> [Exercise instructions]: Each line from the one with "The segmentation keeps" through the last line of the records must be output exactly, both ends included.

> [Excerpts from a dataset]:
· · · ·

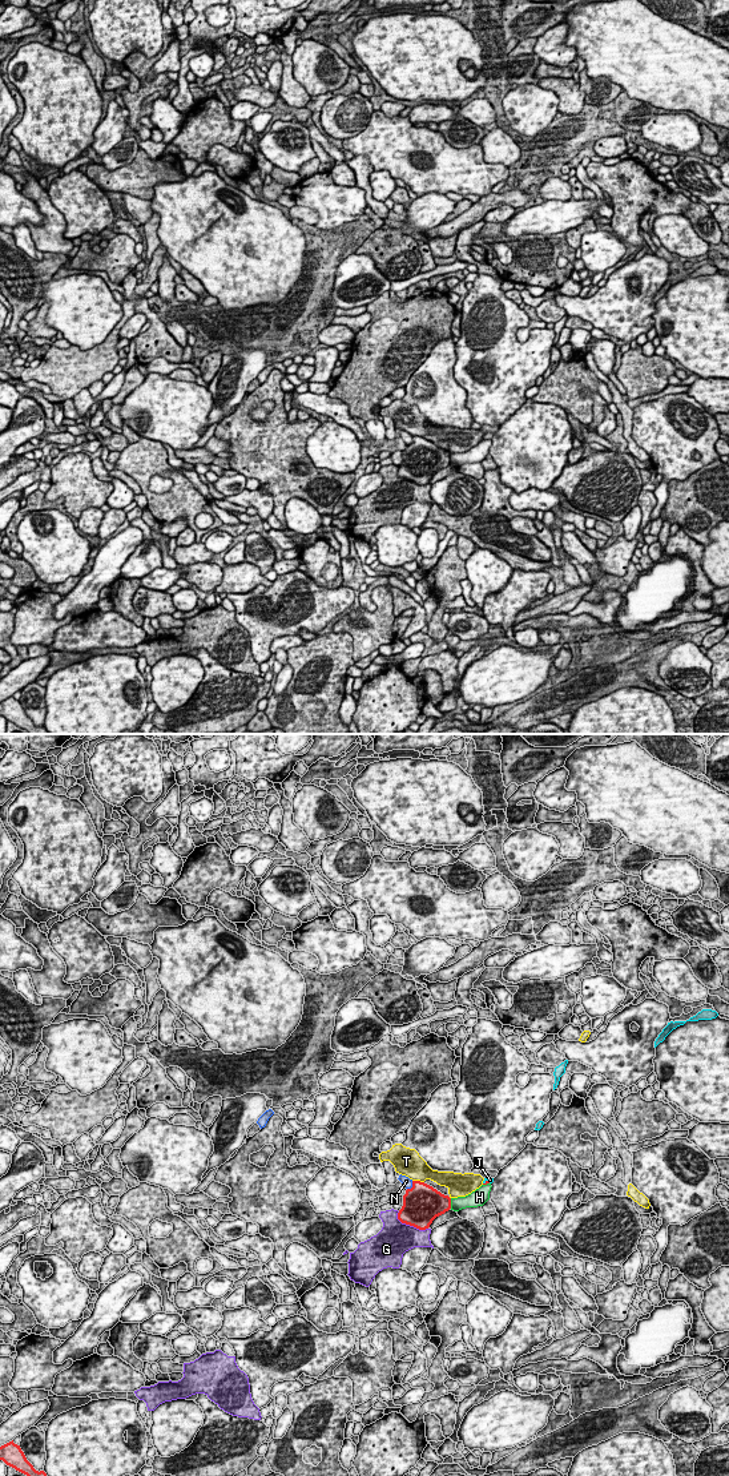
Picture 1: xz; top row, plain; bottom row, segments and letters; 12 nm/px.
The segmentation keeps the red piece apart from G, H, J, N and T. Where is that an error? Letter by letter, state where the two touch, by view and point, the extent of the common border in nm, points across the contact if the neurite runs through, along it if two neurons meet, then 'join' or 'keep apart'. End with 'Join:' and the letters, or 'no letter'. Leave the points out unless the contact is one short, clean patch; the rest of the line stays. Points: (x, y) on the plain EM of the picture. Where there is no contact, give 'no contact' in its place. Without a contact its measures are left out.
G: xz (410, 480) | 440 nm | keep apart
H: xz (450, 459) | 130 nm | keep apart
J: xz (486, 436) | 100 nm | across xz (486, 436), (490, 435) | join
N: xz (413, 442) | 130 nm | keep apart
T: xz (418, 436) | 150 nm | keep apart
Join: J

· · · ·

> [Response to the exercise]:
The segmentation keeps the red piece apart from G, H, J, N and T. Where is that an error? Letter by letter, state where the two touch, by view and point, the extent of the common border in nm, points across the contact if the neurite runs through, along it if two neurons meet, then 'join' or 'keep apart'. End with 'Join:' and the letters, or 'no letter'. Leave the points out unless the contact is one short, clean patch; the rest of the line stays. Points: (x, y) on the plain EM of the picture. Where there is no contact, give 'no contact' in its place. Without a contact its measures are left out.
G: xz (410, 480) | 440 nm | keep apart
H: xz (450, 459) | 130 nm | keep apart
J: xz (486, 436) | 100 nm | across xz (486, 436), (490, 435) | join
N: xz (413, 442) | 130 nm | keep apart
T: xz (418, 436) | 150 nm | keep apart
Join: J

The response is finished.